- Theatrical film poster
- Directed by: Mae Cruz-Alviar
- Screenplay by: Mia Bacarro; Margarette Labrador; King Palisoc; Ricardo Fernando III; Generiza F. Reyes;
- Story by: Mia Bacarro; Margarette Labrador; King Palisoc;
- Produced by: Charo Santos-Concio; Malou N. Santos; Vic del Rosario Jr.;
- Starring: Anne Curtis; Sam Milby;
- Cinematography: Charlie Peralta
- Edited by: Marya Ignacio
- Music by: Jessie Lasaten
- Production companies: ABS-CBN Film Productions; VIVA Films;
- Distributed by: Star Cinema; VIVA Films;
- Release date: April 3, 2010;
- Running time: 101 minutes
- Country: Philippines
- Language: Filipino;
- Box office: ₱96 million

= Babe, I Love You =

Babe, I Love You is a 2010 Filipino romantic comedy film directed by Mae Cruz-Alviar and starring Anne Curtis and Sam Milby. It was produced by Viva Films and ABS-CBN Film Productions. This was Curtis' fourth movie after Wag Kang Lilingon (2006), Ang Cute ng Ina Mo! (2007) and When Love Begins (2008).

==Plot==
In the academe, Nicolas “Nico” Veneracion Borromeo is a highly esteemed History of Architecture professor who is on his way to becoming the next Vice Dean of the Department. He knows that achieving this would finally make his mother proud of him and forgive him for indirectly causing his father’s death.

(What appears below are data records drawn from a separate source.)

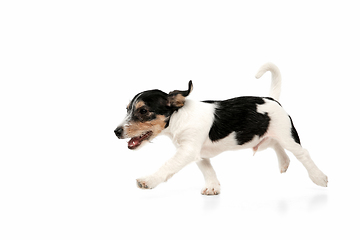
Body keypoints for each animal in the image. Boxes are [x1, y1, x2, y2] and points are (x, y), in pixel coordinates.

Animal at [114, 63, 328, 195]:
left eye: (143, 111)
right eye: (127, 109)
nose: (116, 132)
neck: (179, 117)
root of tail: (272, 99)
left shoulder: (187, 151)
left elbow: (167, 166)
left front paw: (148, 180)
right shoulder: (198, 154)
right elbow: (208, 170)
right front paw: (213, 188)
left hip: (287, 135)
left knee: (302, 153)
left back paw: (319, 177)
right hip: (264, 136)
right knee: (275, 145)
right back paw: (284, 163)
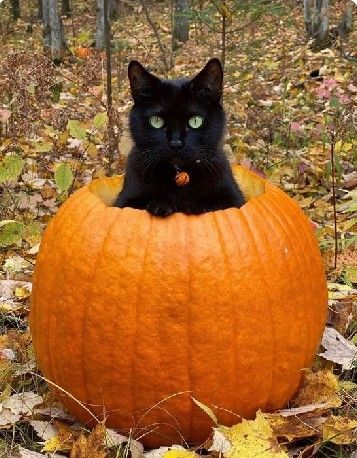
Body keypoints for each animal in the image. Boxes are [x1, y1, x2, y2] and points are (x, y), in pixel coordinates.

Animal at [114, 58, 245, 216]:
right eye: (156, 121)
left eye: (195, 121)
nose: (176, 143)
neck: (179, 173)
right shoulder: (125, 199)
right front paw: (161, 205)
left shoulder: (233, 197)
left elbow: (215, 204)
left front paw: (193, 205)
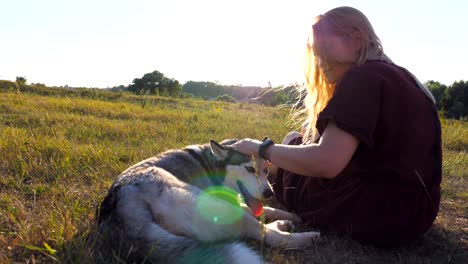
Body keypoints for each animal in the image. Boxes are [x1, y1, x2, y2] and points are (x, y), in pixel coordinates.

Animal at [97, 139, 320, 262]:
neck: (214, 163)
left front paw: (289, 215)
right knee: (268, 235)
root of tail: (118, 199)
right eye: (249, 169)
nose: (268, 193)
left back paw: (284, 223)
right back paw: (304, 237)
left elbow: (265, 209)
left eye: (266, 170)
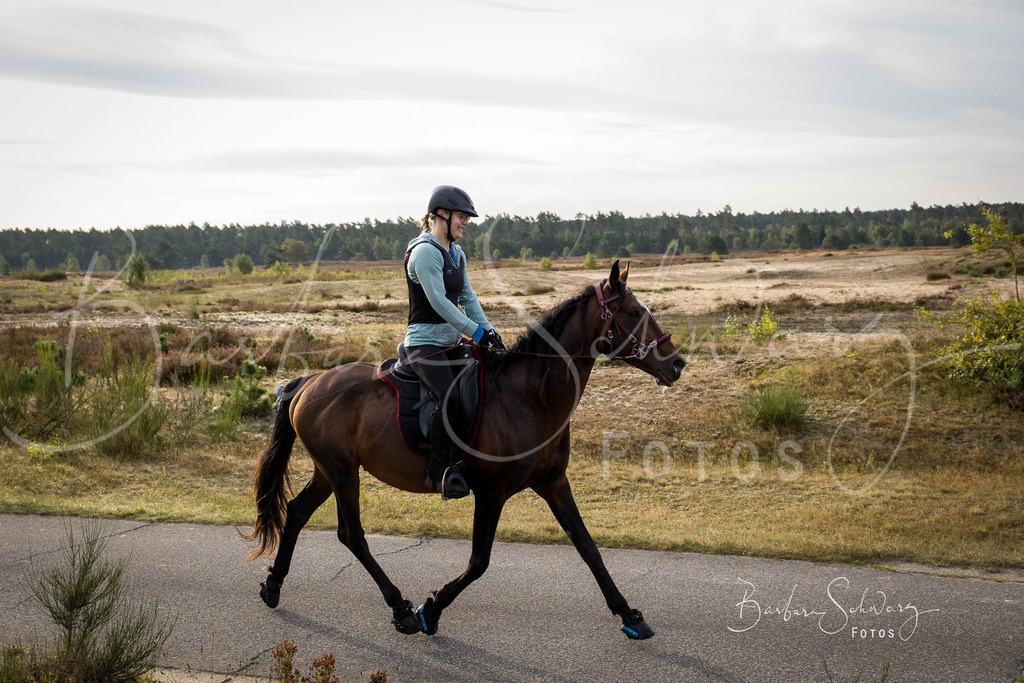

And yet, when he meets an unconventional girl named Sandra “Sasa” Sanchez, his world turns upside down. He never thought that he could fall in love with someone who works as a promo-girl and is obviously unacceptable in his life.

==Cast==
- Anne Curtis as Sandra "Sasa" Sanchez
- Sam Milby as Nicolas "Nico" Veneracion Borromeo
- Megan Young as Gaita Veneracion Borromeo
- AJ Perez † as Gian Veneracion Borromeo
- Guji Lorenzana as Jet
- Kitkat as Agnes
- Nikki Valdez as Chrissy
- Thou Reyes as BemBem
- Nikki Bacolod as KengKeng
- Angel Sy as TamTam
- CJ Jaravata as Tere
- Nicole Uysiuseng as Chloe
- Cheska Ortega as Ms. Wiez
- Niña Dolino as Monique
- Ricardo Cepeda as Bobby
- Shamaine Buencamino as Margarita
- Tetchie Agbayani as Lala Sanchez
- Leo Rialp as Dean Kintanar
- Laurice Guillen as Isabel Veneracion-Borromeo
- Roden Araneta † as Ibarra Gonzales

==Production==
Film production started in 2009. The first teaser was released through Star Cinema's official YouTube account. The teaser was also shown in the theaters with Miss You Like Crazy. On March 11, 2010, a music video of the film was released again on Star Cinema's official YouTube account. It showed the singer of the theme song, Piolo Pascual and some scenes from the film.

==Reception==
===International screenings===
Babe, I Love You was shown in select United States cities such as San Francisco, Cerritos, California, San Diego, Los Angeles, Las Vegas, Seattle, Chicago, Bergenfield, Honolulu and Guam. It also had screenings in Ontario, Abu Dhabi, Doha and Dubai.

===Box office===
This film was released on April 3, 2010 and it grossed ₱12 million pesos in its first day. As of May 2, 2010, the film grossed ₱96.34M, overtaking the Columbia Pictures with The Bounty Hunter, according to Box Office Mojo.